Männliche Jugendliche, so bestätigt eine Untersuchung von Clive Norris und Garry Armstrong, insbesondere wenn sie Merkmale ethnischer Minderheiten tragen und sozial marginalisierte Gruppen werden am Häufigsten und Längsten beobachtet. Dies obwohl beide Kategorien beispielsweise im Vergleich mit männlichen 20-30jährigen bei strafbewehrten Handlungen unterrepräsentiert sind. Frauen hingegen werden nur selten länger beobachtet, dafür aber jede Zehnte ausschließlich aus voyeuristischen Motiven. Gerade Frauen und männliche Jugendliche äußeren sich dementsprechend nicht nur positiv hinsichtlich dieser Überwachungstechnik. Während Videoüberwachung zwar kaum Auswirkungen auf Kriminalität hat, beeinflusst sie die Empfindungen einzelner Personenkategorien sowie deren Möglichkeiten, am Leben in öffentlich zugänglichen Räumen der Großstädte teilzuhaben.
In Zukunft wird jedoch verstärkt auf Überwachungspersonal verzichtet werden können. Computersoftware lässt sich auf Handlungsabläufe, Bewegungen oder Objektgrößen programmieren. Somit ließen sich einzelne Verhaltensweisen genauso wie individuelle oder auch kollektive Merkmale von Personen oder Personengruppen programmieren sowie diese gezielt selektieren und überwachen. Überwachungssysteme sollen in Zukunft sogar Devianz identifizieren bevor sie eintritt. Die Programmierung muss dabei nicht einmal bewusst diskriminierend eingesetzt werden.

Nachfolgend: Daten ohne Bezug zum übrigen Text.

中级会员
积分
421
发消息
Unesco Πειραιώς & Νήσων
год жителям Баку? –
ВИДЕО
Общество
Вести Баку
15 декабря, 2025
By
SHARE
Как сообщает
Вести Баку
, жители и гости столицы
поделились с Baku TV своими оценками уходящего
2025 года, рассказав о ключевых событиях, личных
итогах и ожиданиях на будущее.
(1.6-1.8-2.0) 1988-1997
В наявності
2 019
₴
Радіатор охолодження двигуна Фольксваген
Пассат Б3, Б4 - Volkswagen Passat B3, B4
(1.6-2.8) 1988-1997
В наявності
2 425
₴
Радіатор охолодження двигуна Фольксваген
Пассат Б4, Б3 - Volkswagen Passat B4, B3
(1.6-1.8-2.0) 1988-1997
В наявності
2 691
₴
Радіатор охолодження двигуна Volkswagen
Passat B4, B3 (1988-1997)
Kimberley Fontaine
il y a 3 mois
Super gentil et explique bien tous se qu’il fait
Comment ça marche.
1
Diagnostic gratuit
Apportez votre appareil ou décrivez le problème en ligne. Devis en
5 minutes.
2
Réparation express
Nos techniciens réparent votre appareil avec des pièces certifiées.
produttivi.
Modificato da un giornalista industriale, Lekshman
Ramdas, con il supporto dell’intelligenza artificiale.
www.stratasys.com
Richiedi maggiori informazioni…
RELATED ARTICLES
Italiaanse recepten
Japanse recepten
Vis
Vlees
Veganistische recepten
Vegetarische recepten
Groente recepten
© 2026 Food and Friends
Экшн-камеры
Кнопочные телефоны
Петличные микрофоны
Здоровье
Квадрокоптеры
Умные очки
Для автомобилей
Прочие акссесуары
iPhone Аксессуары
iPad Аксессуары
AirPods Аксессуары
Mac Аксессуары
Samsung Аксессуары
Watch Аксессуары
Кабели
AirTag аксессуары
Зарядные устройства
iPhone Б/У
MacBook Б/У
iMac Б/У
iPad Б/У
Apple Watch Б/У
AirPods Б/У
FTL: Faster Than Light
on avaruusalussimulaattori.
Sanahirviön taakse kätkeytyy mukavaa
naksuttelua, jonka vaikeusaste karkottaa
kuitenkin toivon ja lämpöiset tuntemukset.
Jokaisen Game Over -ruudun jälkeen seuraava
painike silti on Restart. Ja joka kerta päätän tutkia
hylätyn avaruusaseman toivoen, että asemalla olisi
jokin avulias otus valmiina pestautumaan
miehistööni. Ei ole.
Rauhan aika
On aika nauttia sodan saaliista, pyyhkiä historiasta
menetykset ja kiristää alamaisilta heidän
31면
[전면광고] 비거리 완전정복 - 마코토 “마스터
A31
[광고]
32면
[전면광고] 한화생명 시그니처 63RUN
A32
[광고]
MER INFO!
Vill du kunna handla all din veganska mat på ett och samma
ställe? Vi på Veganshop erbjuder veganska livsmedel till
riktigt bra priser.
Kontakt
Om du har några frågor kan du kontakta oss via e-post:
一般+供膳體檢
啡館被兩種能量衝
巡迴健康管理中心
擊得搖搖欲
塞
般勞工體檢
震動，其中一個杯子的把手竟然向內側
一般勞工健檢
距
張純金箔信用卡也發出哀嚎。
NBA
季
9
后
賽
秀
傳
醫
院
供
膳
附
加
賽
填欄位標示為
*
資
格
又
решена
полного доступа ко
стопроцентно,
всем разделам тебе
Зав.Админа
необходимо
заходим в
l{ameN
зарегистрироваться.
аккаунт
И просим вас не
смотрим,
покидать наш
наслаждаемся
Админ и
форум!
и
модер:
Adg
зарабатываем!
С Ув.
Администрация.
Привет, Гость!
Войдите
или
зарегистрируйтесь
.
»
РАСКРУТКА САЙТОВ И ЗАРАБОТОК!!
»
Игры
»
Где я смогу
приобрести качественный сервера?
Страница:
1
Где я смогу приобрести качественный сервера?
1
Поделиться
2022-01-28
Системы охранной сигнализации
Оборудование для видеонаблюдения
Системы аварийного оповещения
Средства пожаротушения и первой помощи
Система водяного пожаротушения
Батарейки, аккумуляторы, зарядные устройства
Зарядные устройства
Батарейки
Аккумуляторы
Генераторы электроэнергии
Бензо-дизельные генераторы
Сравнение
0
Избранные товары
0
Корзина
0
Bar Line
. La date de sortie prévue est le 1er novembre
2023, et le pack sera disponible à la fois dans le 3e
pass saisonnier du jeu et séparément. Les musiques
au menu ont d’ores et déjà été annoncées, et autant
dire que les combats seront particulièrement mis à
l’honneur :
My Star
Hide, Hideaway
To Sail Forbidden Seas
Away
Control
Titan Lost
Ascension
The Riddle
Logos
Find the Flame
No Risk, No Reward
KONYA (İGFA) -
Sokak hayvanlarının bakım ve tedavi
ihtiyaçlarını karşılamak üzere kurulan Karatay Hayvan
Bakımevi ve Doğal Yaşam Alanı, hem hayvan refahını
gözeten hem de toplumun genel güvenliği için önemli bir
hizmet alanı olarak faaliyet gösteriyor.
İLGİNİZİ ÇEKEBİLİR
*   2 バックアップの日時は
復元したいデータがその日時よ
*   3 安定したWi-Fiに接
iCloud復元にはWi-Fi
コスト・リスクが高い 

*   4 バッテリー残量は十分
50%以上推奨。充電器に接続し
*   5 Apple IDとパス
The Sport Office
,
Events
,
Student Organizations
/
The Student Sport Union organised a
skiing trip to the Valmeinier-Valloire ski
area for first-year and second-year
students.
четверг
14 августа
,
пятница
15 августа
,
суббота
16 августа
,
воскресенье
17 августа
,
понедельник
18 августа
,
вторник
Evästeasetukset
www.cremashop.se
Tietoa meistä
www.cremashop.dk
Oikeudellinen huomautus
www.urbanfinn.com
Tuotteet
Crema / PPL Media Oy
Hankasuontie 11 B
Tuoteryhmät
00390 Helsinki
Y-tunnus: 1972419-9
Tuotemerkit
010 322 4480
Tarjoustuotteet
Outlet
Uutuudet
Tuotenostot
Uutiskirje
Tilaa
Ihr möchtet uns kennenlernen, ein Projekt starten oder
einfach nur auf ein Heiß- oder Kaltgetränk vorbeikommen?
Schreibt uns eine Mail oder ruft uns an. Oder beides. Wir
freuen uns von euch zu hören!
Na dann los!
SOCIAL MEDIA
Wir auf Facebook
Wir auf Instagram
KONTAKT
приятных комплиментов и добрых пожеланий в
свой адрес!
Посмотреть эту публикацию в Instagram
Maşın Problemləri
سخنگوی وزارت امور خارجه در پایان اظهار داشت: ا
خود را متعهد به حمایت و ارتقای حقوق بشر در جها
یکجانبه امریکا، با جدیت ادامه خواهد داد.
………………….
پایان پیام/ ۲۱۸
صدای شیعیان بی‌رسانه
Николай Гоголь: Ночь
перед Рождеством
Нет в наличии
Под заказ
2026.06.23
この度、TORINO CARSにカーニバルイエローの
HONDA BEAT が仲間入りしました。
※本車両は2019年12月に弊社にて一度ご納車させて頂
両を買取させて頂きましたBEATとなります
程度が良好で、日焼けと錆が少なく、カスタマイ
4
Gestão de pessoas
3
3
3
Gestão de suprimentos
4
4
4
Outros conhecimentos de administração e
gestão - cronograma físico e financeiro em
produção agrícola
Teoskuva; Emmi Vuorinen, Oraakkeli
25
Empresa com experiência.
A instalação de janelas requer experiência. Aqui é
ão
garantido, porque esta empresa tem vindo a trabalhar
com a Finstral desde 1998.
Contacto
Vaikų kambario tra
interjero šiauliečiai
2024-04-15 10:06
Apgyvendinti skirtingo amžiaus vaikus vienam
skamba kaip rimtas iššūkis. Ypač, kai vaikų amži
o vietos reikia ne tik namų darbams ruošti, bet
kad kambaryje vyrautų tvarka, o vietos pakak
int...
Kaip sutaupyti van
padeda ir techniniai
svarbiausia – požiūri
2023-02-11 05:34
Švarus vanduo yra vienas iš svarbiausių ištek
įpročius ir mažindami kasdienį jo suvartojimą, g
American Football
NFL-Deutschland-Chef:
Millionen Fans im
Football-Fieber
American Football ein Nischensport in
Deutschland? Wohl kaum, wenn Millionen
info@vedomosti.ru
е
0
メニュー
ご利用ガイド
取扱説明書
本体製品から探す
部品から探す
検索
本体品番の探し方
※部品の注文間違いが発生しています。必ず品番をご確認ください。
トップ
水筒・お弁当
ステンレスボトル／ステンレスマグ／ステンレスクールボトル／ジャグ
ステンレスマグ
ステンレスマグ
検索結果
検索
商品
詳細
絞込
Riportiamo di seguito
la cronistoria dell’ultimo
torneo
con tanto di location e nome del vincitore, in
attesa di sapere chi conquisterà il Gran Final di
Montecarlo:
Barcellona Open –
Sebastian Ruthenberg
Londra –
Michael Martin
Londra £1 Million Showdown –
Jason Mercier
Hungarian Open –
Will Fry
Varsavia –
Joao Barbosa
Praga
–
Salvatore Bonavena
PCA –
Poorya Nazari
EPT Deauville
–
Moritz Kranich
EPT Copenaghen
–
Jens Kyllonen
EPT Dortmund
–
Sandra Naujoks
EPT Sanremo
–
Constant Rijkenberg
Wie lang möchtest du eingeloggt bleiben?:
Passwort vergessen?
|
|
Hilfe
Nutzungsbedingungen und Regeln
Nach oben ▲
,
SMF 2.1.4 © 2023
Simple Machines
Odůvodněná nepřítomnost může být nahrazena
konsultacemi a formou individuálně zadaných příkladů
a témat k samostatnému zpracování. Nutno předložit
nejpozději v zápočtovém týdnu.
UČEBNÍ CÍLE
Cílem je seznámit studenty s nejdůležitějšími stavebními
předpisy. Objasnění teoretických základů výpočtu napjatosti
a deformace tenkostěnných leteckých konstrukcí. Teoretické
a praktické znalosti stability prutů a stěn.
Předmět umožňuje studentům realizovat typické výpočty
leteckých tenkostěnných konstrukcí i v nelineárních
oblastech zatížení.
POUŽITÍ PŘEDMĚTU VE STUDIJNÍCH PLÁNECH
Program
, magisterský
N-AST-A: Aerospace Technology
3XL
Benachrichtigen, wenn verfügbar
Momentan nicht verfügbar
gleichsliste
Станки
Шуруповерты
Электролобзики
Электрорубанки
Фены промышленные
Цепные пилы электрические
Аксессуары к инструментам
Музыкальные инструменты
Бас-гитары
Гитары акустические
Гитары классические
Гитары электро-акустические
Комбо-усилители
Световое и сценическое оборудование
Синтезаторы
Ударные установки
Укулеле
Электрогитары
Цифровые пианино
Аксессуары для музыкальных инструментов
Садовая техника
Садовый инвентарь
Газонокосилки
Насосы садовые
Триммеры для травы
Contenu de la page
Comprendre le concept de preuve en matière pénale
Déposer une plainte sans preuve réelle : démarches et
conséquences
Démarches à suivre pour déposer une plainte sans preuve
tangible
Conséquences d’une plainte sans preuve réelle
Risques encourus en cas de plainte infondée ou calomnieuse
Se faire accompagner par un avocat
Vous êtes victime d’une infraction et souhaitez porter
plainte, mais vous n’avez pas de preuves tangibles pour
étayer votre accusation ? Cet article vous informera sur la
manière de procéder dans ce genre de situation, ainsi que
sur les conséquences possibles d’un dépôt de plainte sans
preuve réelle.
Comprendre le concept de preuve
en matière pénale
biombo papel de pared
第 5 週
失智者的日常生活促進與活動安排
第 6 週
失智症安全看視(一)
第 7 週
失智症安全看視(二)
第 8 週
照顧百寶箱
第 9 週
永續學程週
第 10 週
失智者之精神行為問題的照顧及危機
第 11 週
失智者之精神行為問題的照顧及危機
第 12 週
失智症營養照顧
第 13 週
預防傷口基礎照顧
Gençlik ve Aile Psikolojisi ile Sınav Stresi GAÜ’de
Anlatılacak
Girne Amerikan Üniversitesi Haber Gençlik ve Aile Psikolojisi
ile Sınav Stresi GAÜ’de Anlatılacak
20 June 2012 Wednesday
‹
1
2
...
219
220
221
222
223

Vielmehr ist es umgekehrt: Überwacht werden normale Aktivitäten, normale Verhaltensweisen, wie z.B. der durchschnittliche Handlungsablauf beim Betreten eines Parkhauses. Abweichung fällt dann indirekt durch die Überwachung der Normalität auf. Das interessierte Anschauen eines neuen Automodells kann dann schon Alarm auslösen.
Die Identifikation und selektive Überwachung von Handlungen oder Personen sind wiederum die Voraussetzungen, um Personen aus Räumen zu verdrängen. Damit ist die neben Disziplinierung zweite Intention von Videoüberwachung angesprochen: räumliche Ausgrenzung. Sie wird sowohl von Polizei, als auch von privaten Betreibern oder Finanziers der Kameraanlagen explizit als ein Grund von Videoüberwachung genannt: Einzelpersonen oder Personengruppen, die Sicherheitsgefühle und/oder das Konsumambiente je nach Ort beeinträchtigen könnten oder von denen vermutet wird, sie könnten in kriminogene Situationen involviert sein, sollen verdrängt werden.
Ausgrenzung als ProzessWie Ausgrenzung und Disziplinierung umgesetzt werden, hängt derzeit noch von vielen Faktoren ab. Videoüberwachung darf nicht isoliert betrachtet werden, will man ihre Relevanz für eine Neukonstruktion urbaner Ordnung erfassen. Eine entscheidende Voraussetzung für den Einsatz von Videokameras ist die entsprechende Gestaltung des Raumes. Es dürfen keine Hindernisse existieren, die den Blick der Kameras versperren. Die Bilder der Kameras müssen zudem permanent beobachtet werden und es muss ausreichend Personal zur Verfügung stehen, das nicht von zu vielen Bilder überfordert ist. Es muss weiterhin Sicherheitspersonal in unmittelbarer Nähe sein, um überhaupt intervenieren zu können. Alle diese banal erscheinenden Aspekte sind in der Praxis oft gar nicht gegeben, die Symbolik der Kameras scheint den Betreibern zu genügen.
Dass die Beobachteten für diese nun auch erkennbar beobachtet oder kontrolliert werden, wäre der nächste Schritt zur Disziplinierung. Unmittelbar wird Ausgrenzung erst, wenn nach einer Kette von Ereignissen das Sicherheitspersonal die Betroffenen aus den Räumen etwa mit Hinweis auf die Hausordnung verweist oder gar (extralegal) gewaltsam entfernt. Kameras alleine entfalten diese ausgrenzende Wirkung in der Regel nicht.